PROBLEM: Reproduce the records. Keep every word exact and include no images.
DATA PROVIDED START
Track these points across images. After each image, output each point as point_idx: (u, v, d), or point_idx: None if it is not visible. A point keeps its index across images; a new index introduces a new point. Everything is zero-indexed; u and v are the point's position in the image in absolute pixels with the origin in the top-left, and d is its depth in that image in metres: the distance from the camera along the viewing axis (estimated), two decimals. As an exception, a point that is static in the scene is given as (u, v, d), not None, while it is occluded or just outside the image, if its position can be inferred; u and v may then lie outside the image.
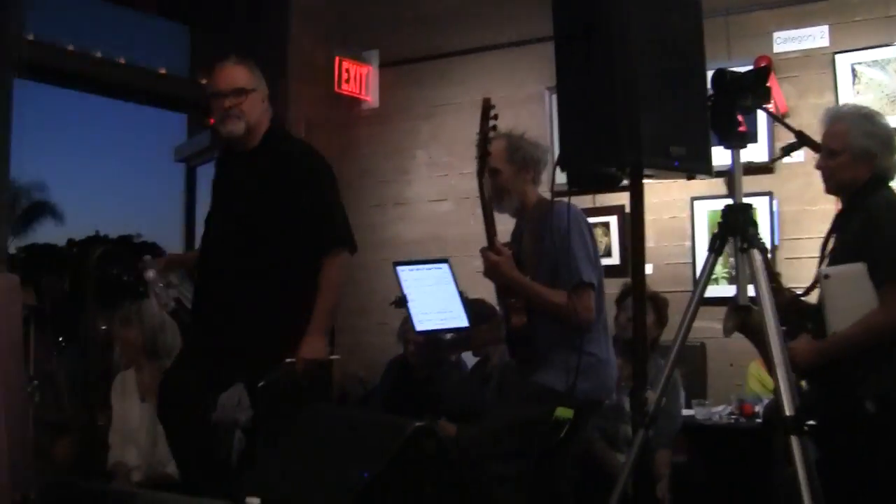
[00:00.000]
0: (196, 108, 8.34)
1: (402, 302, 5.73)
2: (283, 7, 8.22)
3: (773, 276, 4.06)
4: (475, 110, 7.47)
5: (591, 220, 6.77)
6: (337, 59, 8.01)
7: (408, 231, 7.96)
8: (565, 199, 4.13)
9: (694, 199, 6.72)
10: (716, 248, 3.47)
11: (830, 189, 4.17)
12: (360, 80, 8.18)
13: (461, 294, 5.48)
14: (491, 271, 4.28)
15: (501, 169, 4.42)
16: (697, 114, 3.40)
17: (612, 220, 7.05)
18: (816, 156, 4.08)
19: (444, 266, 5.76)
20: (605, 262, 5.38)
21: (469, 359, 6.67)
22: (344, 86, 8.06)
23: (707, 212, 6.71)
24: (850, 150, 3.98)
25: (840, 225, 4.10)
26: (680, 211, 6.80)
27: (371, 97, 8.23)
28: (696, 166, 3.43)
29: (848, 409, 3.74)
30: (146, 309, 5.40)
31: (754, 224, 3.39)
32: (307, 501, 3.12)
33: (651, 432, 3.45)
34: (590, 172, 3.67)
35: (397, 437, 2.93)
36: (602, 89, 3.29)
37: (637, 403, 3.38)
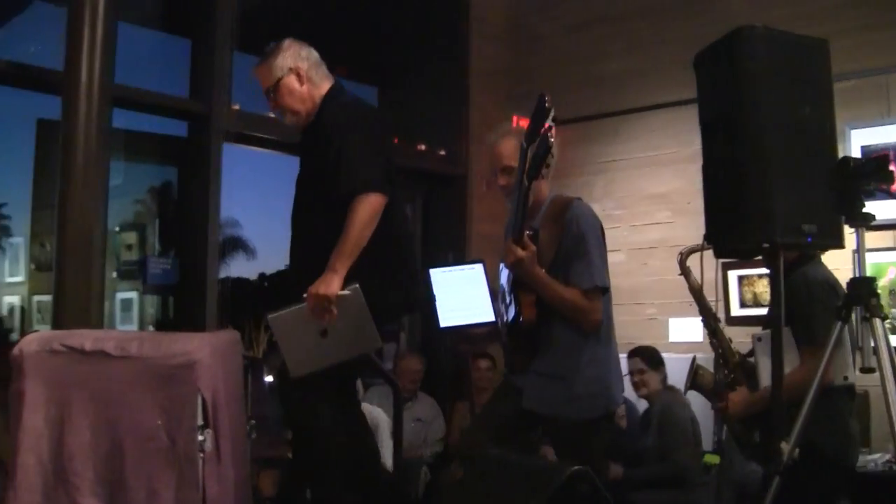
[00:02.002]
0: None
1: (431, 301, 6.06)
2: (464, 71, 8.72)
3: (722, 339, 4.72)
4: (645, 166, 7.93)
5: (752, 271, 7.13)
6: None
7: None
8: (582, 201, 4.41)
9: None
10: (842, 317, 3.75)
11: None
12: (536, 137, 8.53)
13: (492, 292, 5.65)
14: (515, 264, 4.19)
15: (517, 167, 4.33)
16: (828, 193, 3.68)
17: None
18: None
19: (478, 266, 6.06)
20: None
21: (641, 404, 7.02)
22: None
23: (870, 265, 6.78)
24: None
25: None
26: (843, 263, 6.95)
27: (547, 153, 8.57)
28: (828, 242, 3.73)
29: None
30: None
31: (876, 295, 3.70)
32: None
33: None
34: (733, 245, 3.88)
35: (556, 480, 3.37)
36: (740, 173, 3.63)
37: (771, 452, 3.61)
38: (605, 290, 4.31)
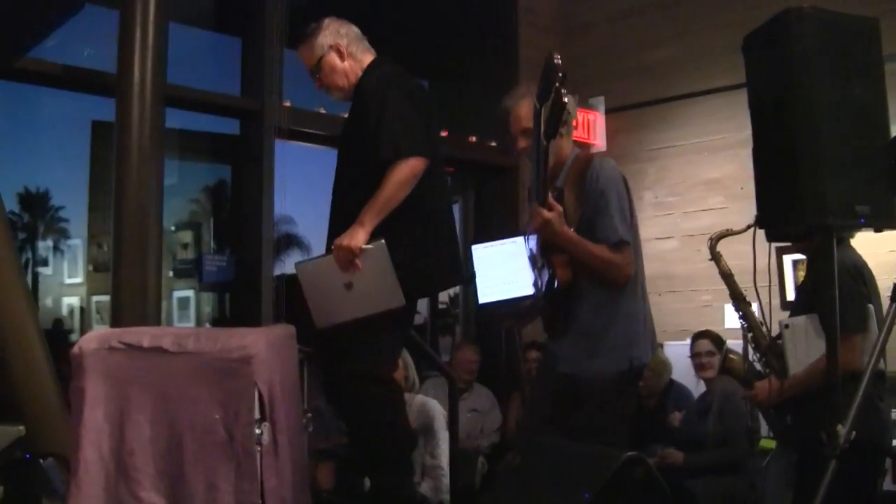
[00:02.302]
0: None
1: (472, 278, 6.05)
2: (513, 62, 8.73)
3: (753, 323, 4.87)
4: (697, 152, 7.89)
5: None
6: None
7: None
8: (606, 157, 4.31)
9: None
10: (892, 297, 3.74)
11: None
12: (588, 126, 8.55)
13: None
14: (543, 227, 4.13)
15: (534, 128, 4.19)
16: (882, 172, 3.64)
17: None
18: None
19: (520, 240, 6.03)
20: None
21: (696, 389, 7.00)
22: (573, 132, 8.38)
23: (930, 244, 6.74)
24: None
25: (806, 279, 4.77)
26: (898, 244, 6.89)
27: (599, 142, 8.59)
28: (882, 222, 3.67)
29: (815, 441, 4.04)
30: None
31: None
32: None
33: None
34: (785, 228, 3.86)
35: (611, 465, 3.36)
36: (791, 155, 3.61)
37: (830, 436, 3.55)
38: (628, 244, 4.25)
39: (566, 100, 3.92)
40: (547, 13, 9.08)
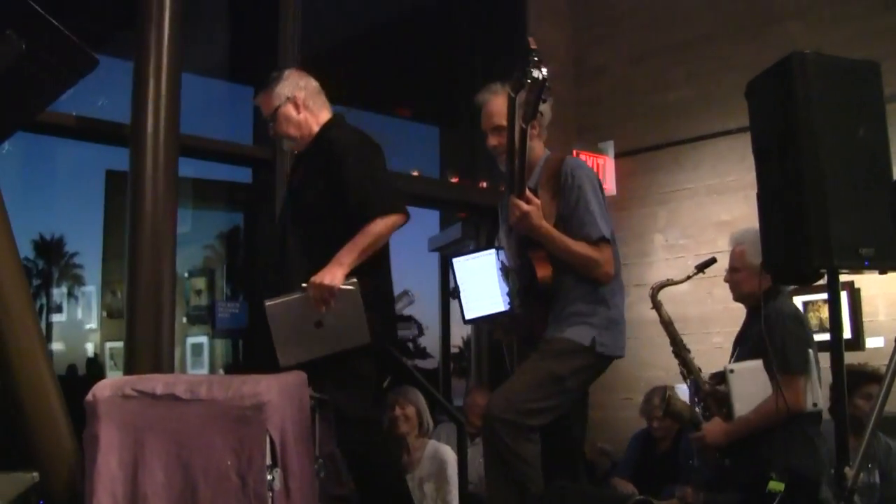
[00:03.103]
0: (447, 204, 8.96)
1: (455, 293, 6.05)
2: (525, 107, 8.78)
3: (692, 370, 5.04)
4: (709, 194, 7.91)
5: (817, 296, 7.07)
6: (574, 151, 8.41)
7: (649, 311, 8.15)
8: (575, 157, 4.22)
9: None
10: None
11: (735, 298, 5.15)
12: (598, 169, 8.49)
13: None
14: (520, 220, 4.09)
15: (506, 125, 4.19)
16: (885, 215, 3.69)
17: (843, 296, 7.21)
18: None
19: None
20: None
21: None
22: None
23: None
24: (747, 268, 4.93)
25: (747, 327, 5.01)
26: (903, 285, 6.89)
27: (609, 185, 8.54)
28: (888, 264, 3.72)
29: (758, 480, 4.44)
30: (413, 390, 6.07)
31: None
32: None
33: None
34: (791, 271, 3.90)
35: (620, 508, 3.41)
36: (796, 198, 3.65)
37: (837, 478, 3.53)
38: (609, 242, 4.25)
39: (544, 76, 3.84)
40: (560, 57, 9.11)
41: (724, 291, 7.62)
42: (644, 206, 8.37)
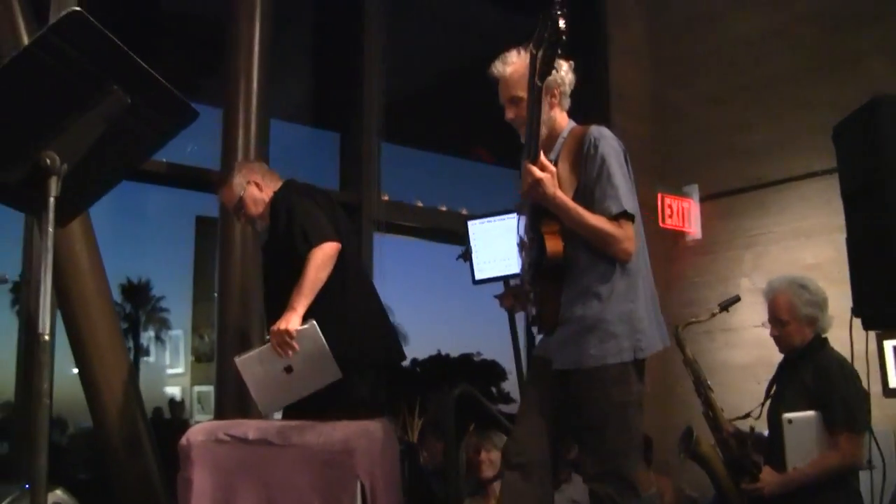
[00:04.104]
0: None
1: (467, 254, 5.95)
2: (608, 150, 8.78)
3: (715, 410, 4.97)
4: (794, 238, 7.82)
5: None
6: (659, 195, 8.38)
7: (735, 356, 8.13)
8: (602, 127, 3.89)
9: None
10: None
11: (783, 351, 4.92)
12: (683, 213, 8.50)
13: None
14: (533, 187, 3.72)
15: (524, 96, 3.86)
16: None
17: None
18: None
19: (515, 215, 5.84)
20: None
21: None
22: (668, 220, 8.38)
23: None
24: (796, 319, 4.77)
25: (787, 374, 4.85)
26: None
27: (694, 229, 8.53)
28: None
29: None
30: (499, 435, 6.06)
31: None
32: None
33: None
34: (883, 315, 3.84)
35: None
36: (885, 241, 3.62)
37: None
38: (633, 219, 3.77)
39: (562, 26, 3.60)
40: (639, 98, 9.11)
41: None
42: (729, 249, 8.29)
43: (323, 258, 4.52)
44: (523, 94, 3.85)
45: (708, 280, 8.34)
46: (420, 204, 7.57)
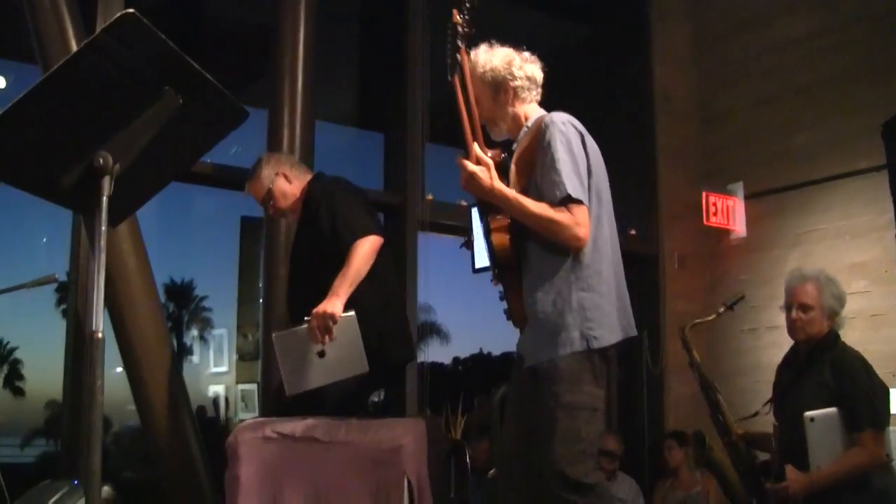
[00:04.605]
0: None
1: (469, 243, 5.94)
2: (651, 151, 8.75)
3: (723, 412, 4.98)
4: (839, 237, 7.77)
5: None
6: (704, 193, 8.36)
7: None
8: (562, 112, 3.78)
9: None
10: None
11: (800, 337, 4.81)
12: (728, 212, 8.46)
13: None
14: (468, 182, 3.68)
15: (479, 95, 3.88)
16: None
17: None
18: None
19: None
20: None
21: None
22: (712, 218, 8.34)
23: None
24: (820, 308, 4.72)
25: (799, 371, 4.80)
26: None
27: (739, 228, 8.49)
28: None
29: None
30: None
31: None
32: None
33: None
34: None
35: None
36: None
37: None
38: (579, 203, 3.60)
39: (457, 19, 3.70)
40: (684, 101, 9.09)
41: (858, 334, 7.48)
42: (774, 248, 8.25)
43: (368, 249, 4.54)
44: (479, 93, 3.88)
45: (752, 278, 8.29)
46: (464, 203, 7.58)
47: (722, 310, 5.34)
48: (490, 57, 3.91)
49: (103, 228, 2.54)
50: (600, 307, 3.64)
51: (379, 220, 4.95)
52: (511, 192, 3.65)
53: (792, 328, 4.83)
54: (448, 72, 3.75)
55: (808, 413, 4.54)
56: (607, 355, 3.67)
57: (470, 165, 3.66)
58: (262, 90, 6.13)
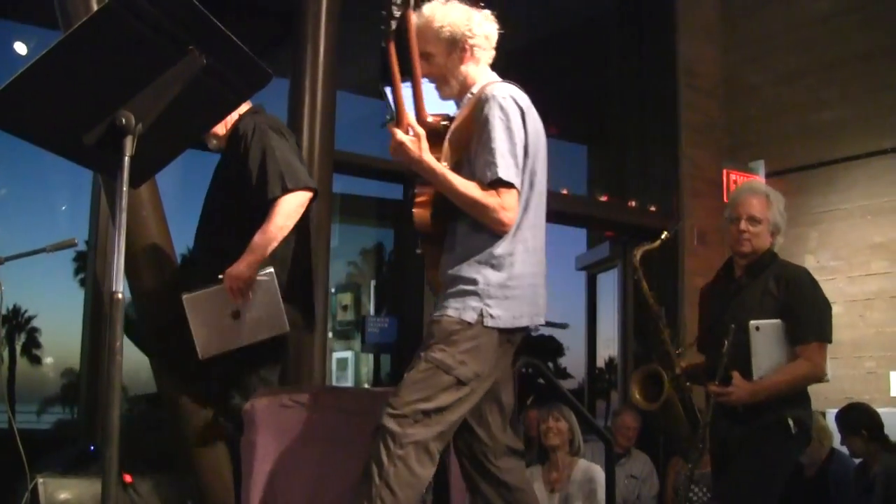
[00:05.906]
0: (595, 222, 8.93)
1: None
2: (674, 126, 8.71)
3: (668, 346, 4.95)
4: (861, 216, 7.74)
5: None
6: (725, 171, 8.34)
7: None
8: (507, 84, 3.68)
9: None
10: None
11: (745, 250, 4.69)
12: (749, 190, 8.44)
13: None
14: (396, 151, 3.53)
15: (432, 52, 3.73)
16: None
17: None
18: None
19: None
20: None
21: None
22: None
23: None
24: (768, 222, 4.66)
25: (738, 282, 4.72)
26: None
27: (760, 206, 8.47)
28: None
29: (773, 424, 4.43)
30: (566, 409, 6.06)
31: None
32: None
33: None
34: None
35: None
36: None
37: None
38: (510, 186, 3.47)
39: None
DATA PROVIDED END
SOLUTION TO THIS PROBLEM:
Track these points across images. After each image, output each point as point_idx: (u, v, d), or point_idx: None if it is not visible. A point keeps its index across images; a new index introduces a new point. Everything is zero-indexed; u and v are the point's position in the image in absolute pixels with the origin in the top-left, and d is its depth in that image in metres: the distance from the camera along the viewing axis (estimated), two decimals. As an exception, a point that is static in the scene is given as (u, v, d), not None, while it is occluded or just outside the image, if its position can be inferred; u and v may then lie outside the image.
[00:00.000]
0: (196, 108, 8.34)
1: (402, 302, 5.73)
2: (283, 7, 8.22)
3: (773, 276, 4.06)
4: (475, 110, 7.47)
5: (591, 220, 6.77)
6: (337, 59, 8.01)
7: (408, 231, 7.96)
8: (565, 199, 4.13)
9: (694, 199, 6.72)
10: (716, 248, 3.47)
11: (830, 189, 4.17)
12: (360, 80, 8.18)
13: (461, 294, 5.48)
14: (491, 271, 4.28)
15: (501, 169, 4.42)
16: (697, 114, 3.40)
17: (612, 220, 7.05)
18: (816, 156, 4.08)
19: (444, 266, 5.76)
20: (605, 262, 5.38)
21: (469, 359, 6.67)
22: (344, 86, 8.06)
23: (707, 212, 6.71)
24: (850, 150, 3.98)
25: (840, 225, 4.10)
26: (680, 211, 6.80)
27: (371, 97, 8.23)
28: (696, 166, 3.43)
29: (848, 409, 3.74)
30: (146, 309, 5.40)
31: (754, 224, 3.39)
32: (307, 501, 3.12)
33: (651, 432, 3.45)
34: (590, 172, 3.67)
35: (397, 437, 2.93)
36: (602, 89, 3.29)
37: (637, 403, 3.38)
[00:02.002]
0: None
1: (431, 301, 6.06)
2: (464, 71, 8.72)
3: (722, 339, 4.72)
4: (645, 166, 7.93)
5: (752, 271, 7.13)
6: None
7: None
8: (582, 201, 4.41)
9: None
10: (842, 317, 3.75)
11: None
12: (536, 137, 8.53)
13: (492, 292, 5.65)
14: (515, 264, 4.19)
15: (517, 167, 4.33)
16: (828, 193, 3.68)
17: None
18: None
19: (478, 266, 6.06)
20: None
21: (641, 404, 7.02)
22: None
23: (870, 265, 6.78)
24: None
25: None
26: (843, 263, 6.95)
27: (547, 153, 8.57)
28: (828, 242, 3.73)
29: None
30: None
31: (876, 295, 3.70)
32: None
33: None
34: (733, 245, 3.88)
35: (556, 480, 3.37)
36: (740, 173, 3.63)
37: (771, 452, 3.61)
38: (605, 290, 4.31)
[00:02.302]
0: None
1: (472, 278, 6.05)
2: (513, 62, 8.73)
3: (753, 323, 4.87)
4: (697, 152, 7.89)
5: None
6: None
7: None
8: (606, 157, 4.31)
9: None
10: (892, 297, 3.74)
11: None
12: (588, 126, 8.55)
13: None
14: (543, 227, 4.13)
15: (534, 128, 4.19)
16: (882, 172, 3.64)
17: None
18: None
19: (520, 240, 6.03)
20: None
21: (696, 389, 7.00)
22: (573, 132, 8.38)
23: (930, 244, 6.74)
24: None
25: (806, 279, 4.77)
26: (898, 244, 6.89)
27: (599, 142, 8.59)
28: (882, 222, 3.67)
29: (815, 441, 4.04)
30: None
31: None
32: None
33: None
34: (785, 228, 3.86)
35: (611, 465, 3.36)
36: (791, 155, 3.61)
37: (830, 436, 3.55)
38: (628, 244, 4.25)
39: (566, 100, 3.92)
40: (547, 13, 9.08)
[00:03.103]
0: (447, 204, 8.96)
1: (455, 293, 6.05)
2: (525, 107, 8.78)
3: (692, 370, 5.04)
4: (709, 194, 7.91)
5: (817, 296, 7.07)
6: (574, 151, 8.41)
7: (649, 311, 8.15)
8: (575, 157, 4.22)
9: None
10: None
11: (735, 298, 5.15)
12: (598, 169, 8.49)
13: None
14: (520, 220, 4.09)
15: (506, 125, 4.19)
16: (885, 215, 3.69)
17: (843, 296, 7.21)
18: None
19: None
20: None
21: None
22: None
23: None
24: (747, 268, 4.93)
25: (747, 327, 5.01)
26: (903, 285, 6.89)
27: (609, 185, 8.54)
28: (888, 264, 3.72)
29: (758, 480, 4.44)
30: (413, 390, 6.07)
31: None
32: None
33: None
34: (791, 271, 3.90)
35: (620, 508, 3.41)
36: (796, 198, 3.65)
37: (837, 478, 3.53)
38: (609, 242, 4.25)
39: (544, 76, 3.84)
40: (560, 57, 9.11)
41: (724, 291, 7.62)
42: (644, 206, 8.37)
[00:04.104]
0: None
1: (467, 254, 5.95)
2: (608, 150, 8.78)
3: (715, 410, 4.97)
4: (794, 238, 7.82)
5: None
6: (659, 195, 8.38)
7: (735, 356, 8.13)
8: (602, 127, 3.89)
9: None
10: None
11: (783, 351, 4.92)
12: (683, 213, 8.50)
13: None
14: (533, 187, 3.72)
15: (524, 96, 3.86)
16: None
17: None
18: None
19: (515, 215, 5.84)
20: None
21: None
22: (668, 220, 8.38)
23: None
24: (796, 319, 4.77)
25: (787, 374, 4.85)
26: None
27: (694, 229, 8.53)
28: None
29: None
30: (499, 435, 6.06)
31: None
32: None
33: None
34: (883, 315, 3.84)
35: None
36: (885, 241, 3.62)
37: None
38: (633, 219, 3.77)
39: (562, 26, 3.60)
40: (639, 98, 9.11)
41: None
42: (729, 249, 8.29)
43: (323, 258, 4.52)
44: (523, 94, 3.85)
45: (708, 280, 8.34)
46: (420, 204, 7.57)
[00:04.605]
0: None
1: (469, 243, 5.94)
2: (651, 151, 8.75)
3: (723, 412, 4.98)
4: (839, 237, 7.77)
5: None
6: (704, 193, 8.36)
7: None
8: (562, 112, 3.78)
9: None
10: None
11: (800, 337, 4.81)
12: (728, 212, 8.46)
13: None
14: (468, 182, 3.68)
15: (479, 95, 3.88)
16: None
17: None
18: None
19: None
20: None
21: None
22: (712, 218, 8.34)
23: None
24: (820, 308, 4.72)
25: (799, 371, 4.80)
26: None
27: (739, 228, 8.49)
28: None
29: None
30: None
31: None
32: None
33: None
34: None
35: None
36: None
37: None
38: (579, 203, 3.60)
39: (457, 19, 3.70)
40: (684, 101, 9.09)
41: (858, 334, 7.48)
42: (774, 248, 8.25)
43: (368, 249, 4.54)
44: (479, 93, 3.88)
45: (752, 278, 8.29)
46: (464, 203, 7.58)
47: (722, 310, 5.34)
48: (490, 57, 3.91)
49: (103, 228, 2.54)
50: (600, 307, 3.64)
51: (379, 220, 4.95)
52: (511, 192, 3.65)
53: (792, 328, 4.83)
54: (448, 72, 3.75)
55: (808, 413, 4.54)
56: (607, 355, 3.67)
57: (470, 165, 3.66)
58: (262, 90, 6.13)
[00:05.906]
0: (595, 222, 8.93)
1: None
2: (674, 126, 8.71)
3: (668, 346, 4.95)
4: (861, 216, 7.74)
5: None
6: (725, 171, 8.34)
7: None
8: (507, 84, 3.68)
9: None
10: None
11: (745, 250, 4.69)
12: (749, 190, 8.44)
13: None
14: (396, 151, 3.53)
15: (432, 52, 3.73)
16: None
17: None
18: None
19: None
20: None
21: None
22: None
23: None
24: (768, 222, 4.66)
25: (738, 282, 4.72)
26: None
27: (760, 206, 8.47)
28: None
29: (773, 424, 4.43)
30: (566, 409, 6.06)
31: None
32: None
33: None
34: None
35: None
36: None
37: None
38: (510, 186, 3.47)
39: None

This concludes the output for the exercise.